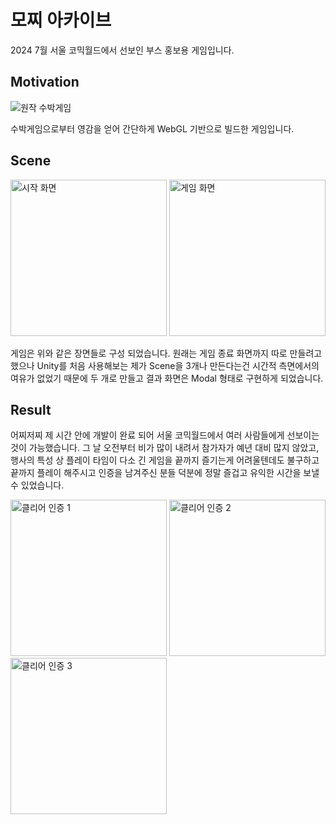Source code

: # 모찌 아카이브
2024 7월 서울 코믹월드에서 선보인 부스 홍보용 게임입니다.
## Motivation
![원작 수박게임](https://github.com/user-attachments/assets/e62394a4-1e07-4736-984d-e2fd7b18c9ca)

수박게임으로부터 영감을 얻어 간단하게 WebGL 기반으로 빌드한 게임입니다.
## Scene
<img alt="시작 화면" src="https://github.com/user-attachments/assets/62996a25-e2bb-415f-bcbf-d72252fc1114" width="250px" />
<img alt="게임 화면" src="https://github.com/user-attachments/assets/dd181187-fcc0-40ea-9fee-789f8072f979" width="250px" />

게임은 위와 같은 장면들로 구성 되었습니다.
원래는 게임 종료 화면까지 따로 만들려고 했으나 Unity를 처음 사용해보는 제가 Scene을 3개나 만든다는건 시간적 측면에서의 여유가 없었기 때문에 두 개로 만들고 결과 화면은 Modal 형태로 구현하게 되었습니다.
## Result
어찌저찌 제 시간 안에 개발이 완료 되어 서울 코믹월드에서 여러 사람들에게 선보이는 것이 가능했습니다.
그 날 오전부터 비가 많이 내려서 참가자가 예년 대비 많지 않았고, 행사의 특성 상 플레이 타임이 다소 긴 게임을 끝까지 즐기는게 어려울텐데도 불구하고 끝까지 플레이 해주시고 인증을 남겨주신 분들 덕분에 정말 즐겁고 유익한 시간을 보낼 수 있었습니다.

<span>
  <img alt="클리어 인증 1" src="https://github.com/user-attachments/assets/9bb9e567-8026-4112-9361-9ab60df21566" width="250px" />
</span>
<span>
  <img alt="클리어 인증 2" src="https://github.com/user-attachments/assets/a21d2cc1-b046-4b52-9f38-4238f4500e90" width="250px" />
</span>
<span>
  <img alt="클리어 인증 3" src="https://github.com/user-attachments/assets/6b6d0673-8141-4cf4-85f2-80652543deb4" width="250px" />
</span>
☆ ☆ ☆ ☆ ☆
▸ **Exercise aim**: Present every line of the records as a numbered list, omitting blank lines and leaving the pictures out of your answer.

▸ **Reply**:
1. Source code
2. : # 모찌 아카이브
3. 2024 7월 서울 코믹월드에서 선보인 부스 홍보용 게임입니다.
4. ## Motivation
5. ![원작 수박게임](https://github.com/user-attachments/assets/e62394a4-1e07-4736-984d-e2fd7b18c9ca)
6. 수박게임으로부터 영감을 얻어 간단하게 WebGL 기반으로 빌드한 게임입니다.
7. ## Scene
8. <img alt="시작 화면" src="https://github.com/user-attachments/assets/62996a25-e2bb-415f-bcbf-d72252fc1114" width="250px" />
9. <img alt="게임 화면" src="https://github.com/user-attachments/assets/dd181187-fcc0-40ea-9fee-789f8072f979" width="250px" />
10. 게임은 위와 같은 장면들로 구성 되었습니다.
11. 원래는 게임 종료 화면까지 따로 만들려고 했으나 Unity를 처음 사용해보는 제가 Scene을 3개나 만든다는건 시간적 측면에서의 여유가 없었기 때문에 두 개로 만들고 결과 화면은 Modal 형태로 구현하게 되었습니다.
12. ## Result
13. 어찌저찌 제 시간 안에 개발이 완료 되어 서울 코믹월드에서 여러 사람들에게 선보이는 것이 가능했습니다.
14. 그 날 오전부터 비가 많이 내려서 참가자가 예년 대비 많지 않았고, 행사의 특성 상 플레이 타임이 다소 긴 게임을 끝까지 즐기는게 어려울텐데도 불구하고 끝까지 플레이 해주시고 인증을 남겨주신 분들 덕분에 정말 즐겁고 유익한 시간을 보낼 수 있었습니다.
15. <span>
16.   <img alt="클리어 인증 1" src="https://github.com/user-attachments/assets/9bb9e567-8026-4112-9361-9ab60df21566" width="250px" />
17. </span>
18. <span>
19.   <img alt="클리어 인증 2" src="https://github.com/user-attachments/assets/a21d2cc1-b046-4b52-9f38-4238f4500e90" width="250px" />
20. </span>
21. <span>
22.   <img alt="클리어 인증 3" src="https://github.com/user-attachments/assets/6b6d0673-8141-4cf4-85f2-80652543deb4" width="250px" />
23. </span>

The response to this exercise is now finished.